**** BRANO DA LEGGERE
Sessant’anni da quel terribile 1945. Il mondo ricorda. Vecchie ferite si riaprono immancabilmente, mentre tornano alla mente tragedie passate. L’Europa centro – orientale inizia a fare i conti liberamente con la storia ad un quindicennio dalla dissoluzione del comunismo. Troppe le pagine volutamente dimenticate o mistificate che spingono verso la riscoperta della memoria collettiva.
“Diciamo oggi una volta per tutte – ha ammonito il presidente russo Vladimir Putin ad Auschwitz in gennaio – che ogni tentativo di riscrivere la storia, cercando di mettere sullo stesso piano vittime e boia, liberatori ed occupanti, è amorale e non compatibile con la coscienza della gente, che si considera europea”.
La Seconda guerra mondiale sul fronte est è stato un inferno e le sue conseguenze sono cessate solo nel 1989 col crollo del Muro di Berlino. Se vincitori e vinti del conflitto si sono alla fine riconciliati, un solco profondo rimane ancora oggi tra i russi e i popoli caduti nell’oblio, sotto il tacco di Stalin. Estoni, lettoni, lituani, polacchi, cechi, slovacchi, ungheresi dovettero sopportare, per mezzo secolo, chi la dominazione sovietica chi un regime politico altrui.
********
**** DATI MOSTRATI
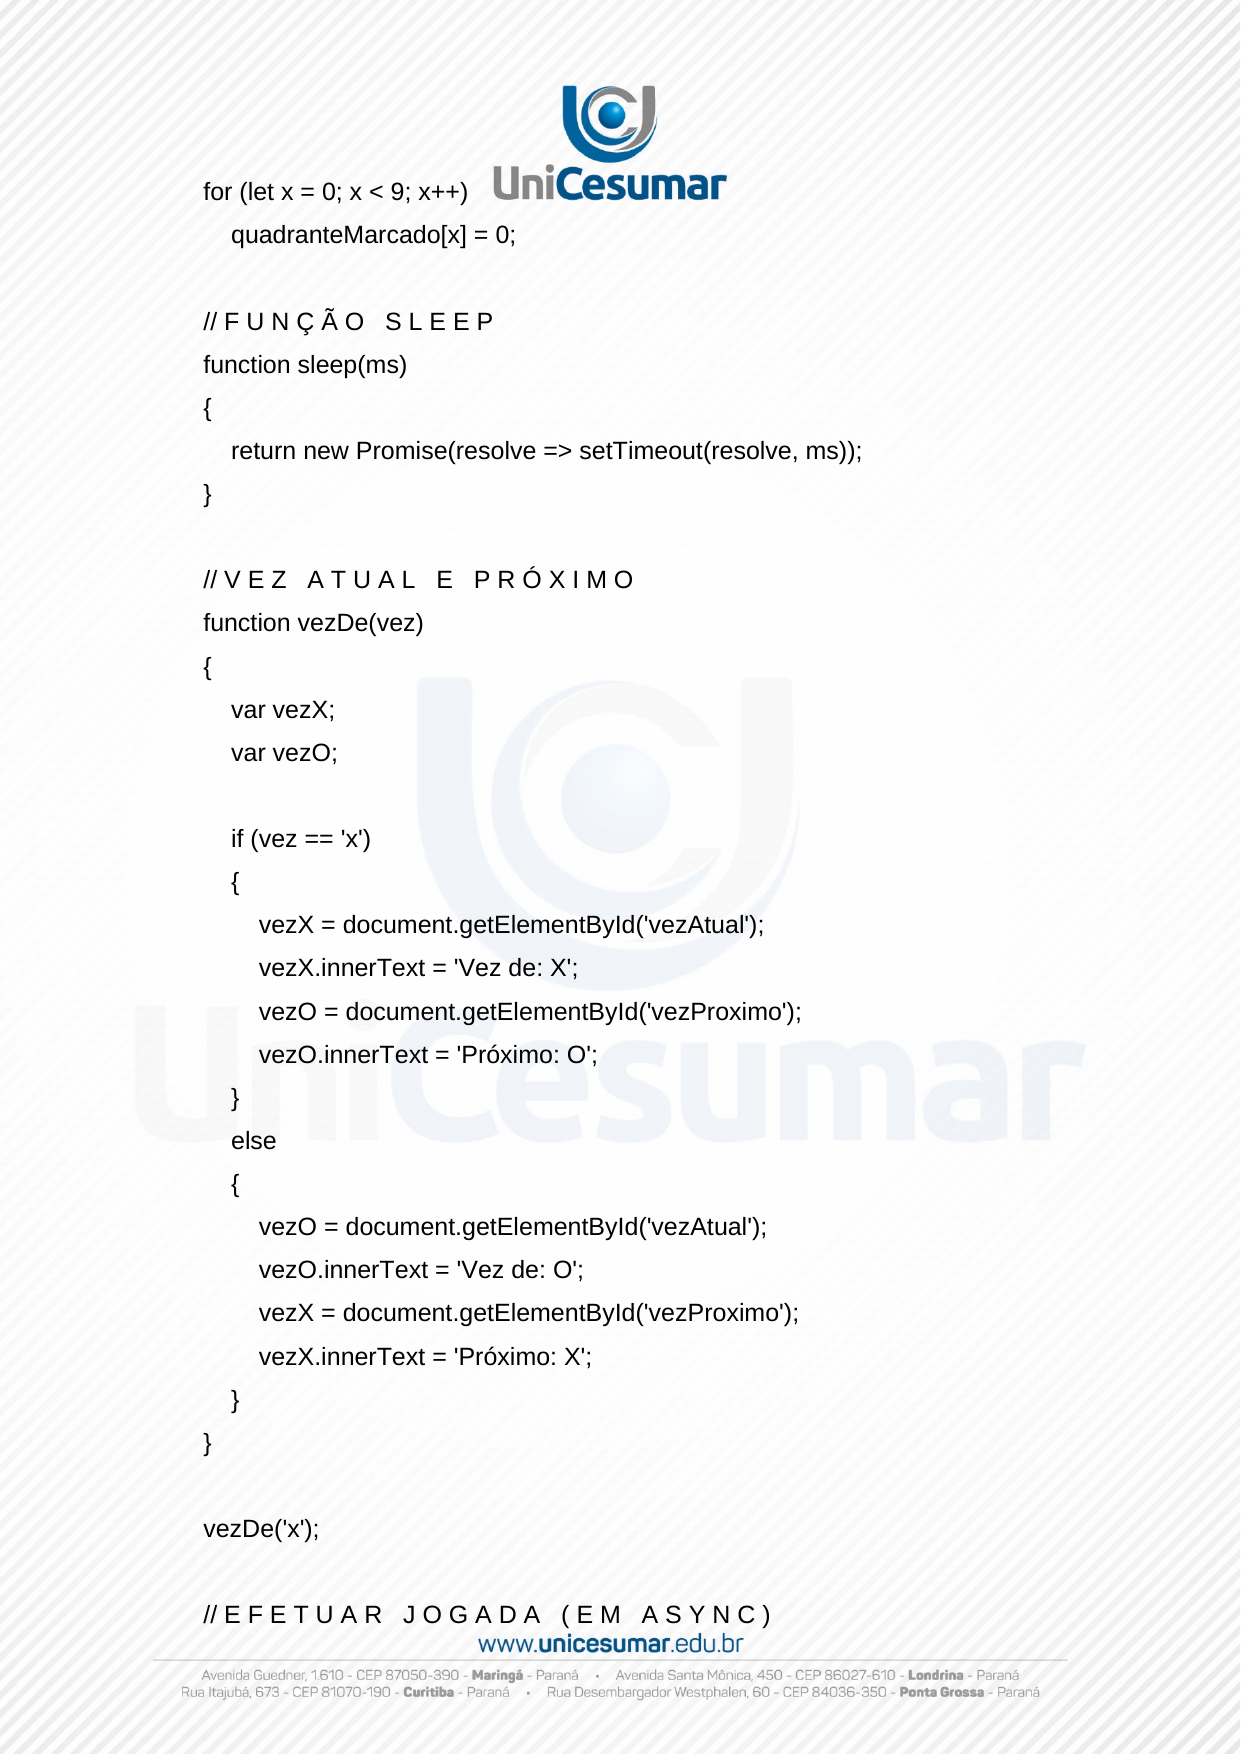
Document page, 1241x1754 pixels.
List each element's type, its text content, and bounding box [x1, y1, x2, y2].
********
**** DATI MOSTRATI
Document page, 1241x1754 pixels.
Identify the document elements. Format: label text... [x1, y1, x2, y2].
********
#### [COSA SI CHIEDE]
1 - Secondo il brano, in che anno e con quale evento sono cessate le conseguenze della Seconda guerra mondiale sul fronte est?
2 - Elenca tutti i popoli che, secondo il brano, dovettero sopportare per mezzo secolo la dominazione sovietica o un regime politico altrui.

#### [RISULTATI ATTESI]
1 - Nel 1989, con il crollo del Muro di Berlino.

2 - Estoni, lettoni, lituani, polacchi, cechi, slovacchi, ungheresi.